Passage for review

Monday, May 14, 2012

The Power of Choice

Well, we had a great week with Noah and Tracy here for the Intensive. They arrived on Tuesday, we went to yoga and began our webinar that night. The webinar lasted four days and was an overview of some of the ideas and objectives we have formed Shravana School of Yoga around. It is still possible to register for the webinar and listen to the recordings. If you want information about that contact Kelly at kellysell@me.com. Once our Shravana School of Yoga website is up, running and fully functional the links will be available in our store as well. I was really pleased with the webinar- both with the content that we offered and the attendance and the feedback we received. In general, I think being with each other in person is probably best, but it is pretty great the ways that technology can bridge the gap of physical distance.

What is required
Transcribe the blog post on the yoga webinar, starting at "Well, we had" and ending at "of physical distance.".

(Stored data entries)

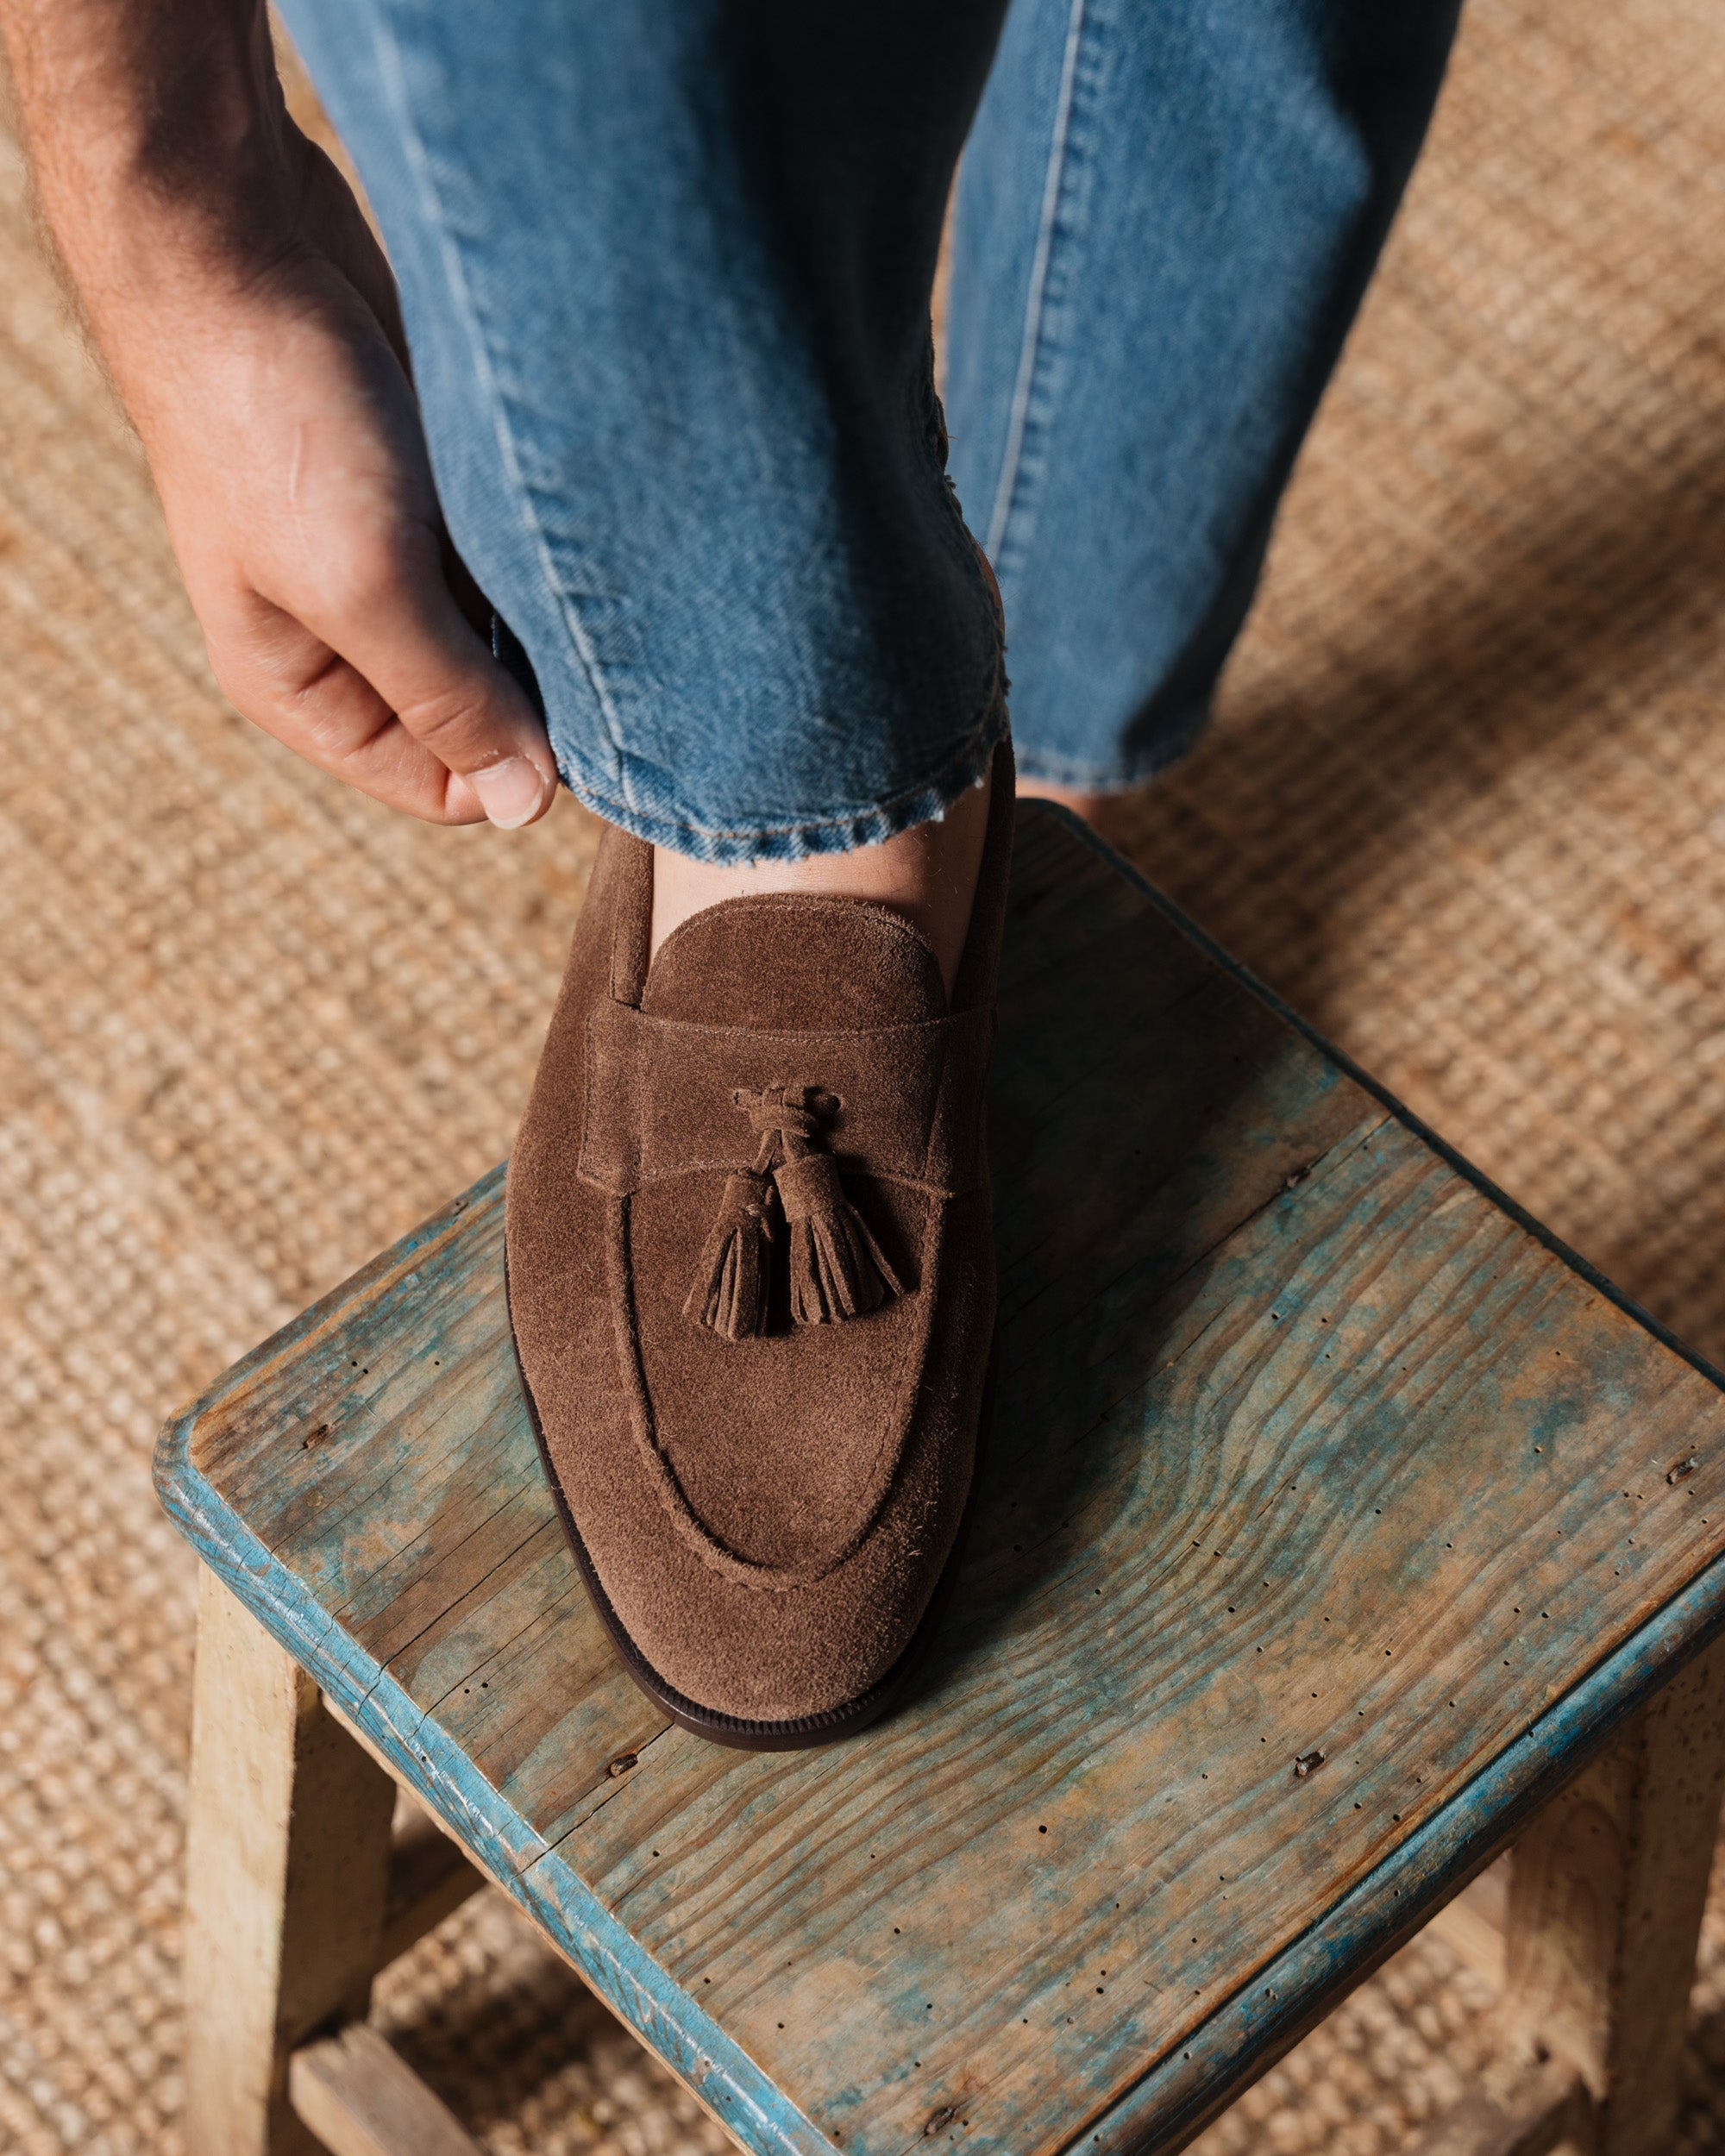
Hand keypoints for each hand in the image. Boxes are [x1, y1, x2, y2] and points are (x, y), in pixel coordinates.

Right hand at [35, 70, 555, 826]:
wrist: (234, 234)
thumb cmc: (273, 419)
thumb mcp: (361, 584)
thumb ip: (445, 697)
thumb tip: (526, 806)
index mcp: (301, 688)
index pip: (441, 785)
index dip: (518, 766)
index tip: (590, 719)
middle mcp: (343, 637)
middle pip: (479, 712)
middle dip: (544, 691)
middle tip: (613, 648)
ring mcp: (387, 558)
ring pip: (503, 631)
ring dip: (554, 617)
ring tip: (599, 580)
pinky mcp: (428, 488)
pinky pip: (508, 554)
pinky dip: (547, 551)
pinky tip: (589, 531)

--

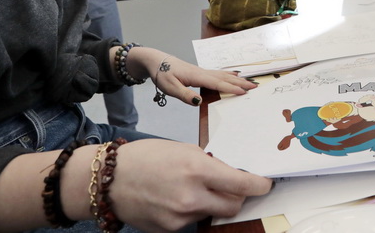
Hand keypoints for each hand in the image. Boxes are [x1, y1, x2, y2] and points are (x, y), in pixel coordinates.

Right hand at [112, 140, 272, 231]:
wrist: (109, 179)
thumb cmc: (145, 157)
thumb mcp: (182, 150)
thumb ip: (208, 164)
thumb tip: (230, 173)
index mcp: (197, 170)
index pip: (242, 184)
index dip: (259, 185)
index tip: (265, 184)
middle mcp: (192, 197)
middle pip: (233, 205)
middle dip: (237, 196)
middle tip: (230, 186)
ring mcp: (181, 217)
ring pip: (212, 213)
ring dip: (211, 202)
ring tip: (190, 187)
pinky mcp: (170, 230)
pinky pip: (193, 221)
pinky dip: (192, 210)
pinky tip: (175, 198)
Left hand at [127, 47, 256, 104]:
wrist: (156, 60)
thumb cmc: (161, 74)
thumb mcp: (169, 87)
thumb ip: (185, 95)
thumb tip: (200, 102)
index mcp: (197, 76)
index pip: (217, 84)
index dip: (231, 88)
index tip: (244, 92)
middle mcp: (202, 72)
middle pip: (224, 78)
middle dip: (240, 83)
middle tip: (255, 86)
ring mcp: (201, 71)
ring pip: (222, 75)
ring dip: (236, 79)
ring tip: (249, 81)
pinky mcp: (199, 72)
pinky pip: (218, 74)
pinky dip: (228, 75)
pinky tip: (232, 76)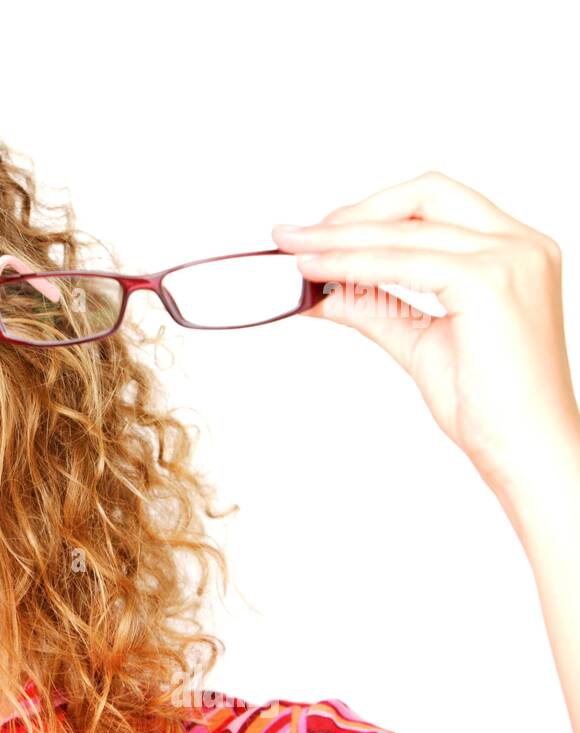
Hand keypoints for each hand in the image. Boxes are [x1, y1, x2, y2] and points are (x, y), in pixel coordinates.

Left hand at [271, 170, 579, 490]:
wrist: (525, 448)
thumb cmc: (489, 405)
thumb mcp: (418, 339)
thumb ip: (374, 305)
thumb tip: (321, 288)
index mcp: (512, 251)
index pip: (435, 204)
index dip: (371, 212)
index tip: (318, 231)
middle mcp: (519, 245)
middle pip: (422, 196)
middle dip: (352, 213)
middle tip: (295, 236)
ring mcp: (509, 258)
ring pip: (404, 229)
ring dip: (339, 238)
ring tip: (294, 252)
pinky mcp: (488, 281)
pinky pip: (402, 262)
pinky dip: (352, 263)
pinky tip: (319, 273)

* * *

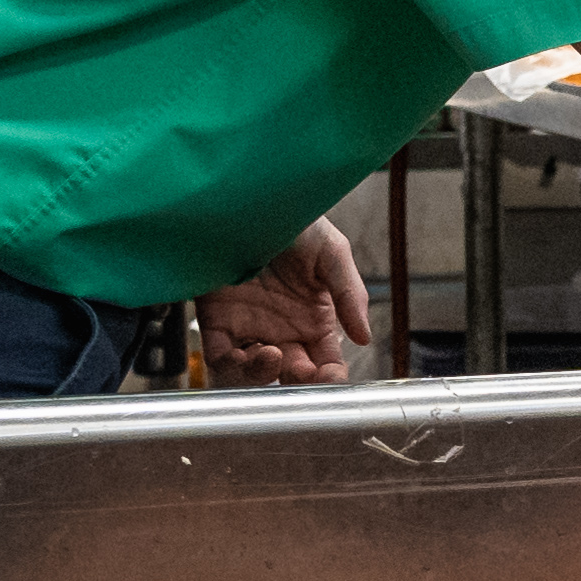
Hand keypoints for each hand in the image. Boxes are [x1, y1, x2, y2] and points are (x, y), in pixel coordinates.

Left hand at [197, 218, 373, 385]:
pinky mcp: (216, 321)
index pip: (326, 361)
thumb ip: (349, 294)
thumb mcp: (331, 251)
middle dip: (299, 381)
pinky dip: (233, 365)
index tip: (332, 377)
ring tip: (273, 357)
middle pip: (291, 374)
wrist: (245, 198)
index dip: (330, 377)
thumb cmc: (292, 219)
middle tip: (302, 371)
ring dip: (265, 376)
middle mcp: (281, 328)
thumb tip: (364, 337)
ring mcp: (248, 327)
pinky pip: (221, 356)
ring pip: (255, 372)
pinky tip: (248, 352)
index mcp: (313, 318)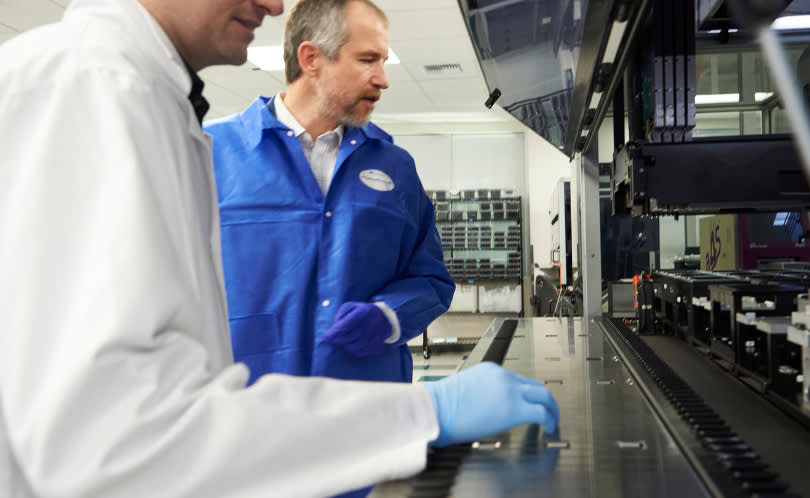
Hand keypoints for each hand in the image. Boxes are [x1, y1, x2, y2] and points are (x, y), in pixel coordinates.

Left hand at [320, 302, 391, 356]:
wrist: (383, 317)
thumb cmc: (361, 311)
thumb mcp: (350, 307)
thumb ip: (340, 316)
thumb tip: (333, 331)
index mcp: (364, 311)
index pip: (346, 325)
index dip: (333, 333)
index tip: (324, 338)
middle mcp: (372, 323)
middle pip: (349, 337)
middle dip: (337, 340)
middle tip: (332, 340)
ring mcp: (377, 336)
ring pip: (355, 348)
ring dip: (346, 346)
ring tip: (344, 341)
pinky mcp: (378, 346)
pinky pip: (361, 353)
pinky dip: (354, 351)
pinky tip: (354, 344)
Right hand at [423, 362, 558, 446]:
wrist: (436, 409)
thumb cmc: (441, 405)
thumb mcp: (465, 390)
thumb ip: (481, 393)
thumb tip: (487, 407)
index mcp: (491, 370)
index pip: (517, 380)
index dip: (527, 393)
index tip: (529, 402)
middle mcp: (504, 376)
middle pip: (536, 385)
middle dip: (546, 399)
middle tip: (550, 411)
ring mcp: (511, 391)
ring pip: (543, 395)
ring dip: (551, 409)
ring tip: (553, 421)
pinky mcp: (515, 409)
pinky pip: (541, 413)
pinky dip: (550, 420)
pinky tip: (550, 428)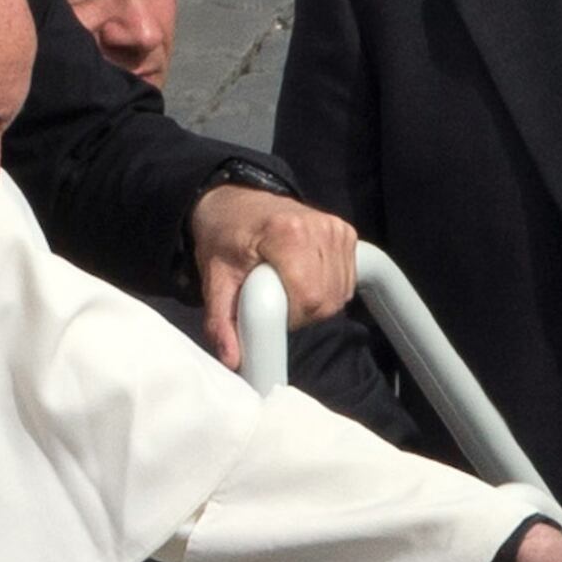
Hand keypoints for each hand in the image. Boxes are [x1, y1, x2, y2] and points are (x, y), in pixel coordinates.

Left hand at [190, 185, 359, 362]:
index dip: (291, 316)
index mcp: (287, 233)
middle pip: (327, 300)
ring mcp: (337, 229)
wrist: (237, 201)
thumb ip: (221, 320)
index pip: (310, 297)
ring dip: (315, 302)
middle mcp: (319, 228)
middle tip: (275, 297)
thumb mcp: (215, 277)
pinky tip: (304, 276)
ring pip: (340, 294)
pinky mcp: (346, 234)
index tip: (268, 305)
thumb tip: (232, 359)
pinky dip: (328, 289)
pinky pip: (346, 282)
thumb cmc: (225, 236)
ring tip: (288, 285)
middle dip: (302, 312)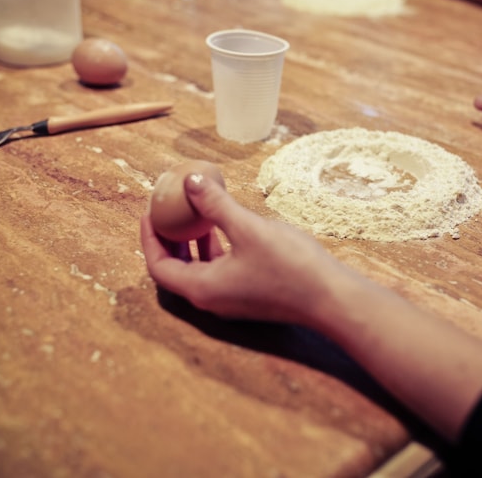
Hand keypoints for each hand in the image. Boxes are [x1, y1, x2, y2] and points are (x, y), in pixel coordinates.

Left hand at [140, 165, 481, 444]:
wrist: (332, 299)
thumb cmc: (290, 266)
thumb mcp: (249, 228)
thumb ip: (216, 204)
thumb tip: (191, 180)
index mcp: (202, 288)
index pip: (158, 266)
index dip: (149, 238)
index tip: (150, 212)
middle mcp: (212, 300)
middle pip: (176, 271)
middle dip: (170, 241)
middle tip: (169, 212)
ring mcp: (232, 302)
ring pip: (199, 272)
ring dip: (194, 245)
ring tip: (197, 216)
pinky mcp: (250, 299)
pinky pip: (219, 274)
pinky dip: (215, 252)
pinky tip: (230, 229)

Your solution
Well, we had a great week with Noah and Tracy here for the Intensive. They arrived on Tuesday, we went to yoga and began our webinar that night. The webinar lasted four days and was an overview of some of the ideas and objectives we have formed Shravana School of Yoga around. It is still possible to register for the webinar and listen to the recordings. If you want information about that contact Kelly at kellysell@me.com. Once our Shravana School of Yoga website is up, running and fully functional the links will be available in our store as well. I was really pleased with the webinar- both with the content that we offered and the attendance and the feedback we received. In general, I think being with each other in person is probably best, but it is pretty great the ways that technology can bridge the gap of physical distance.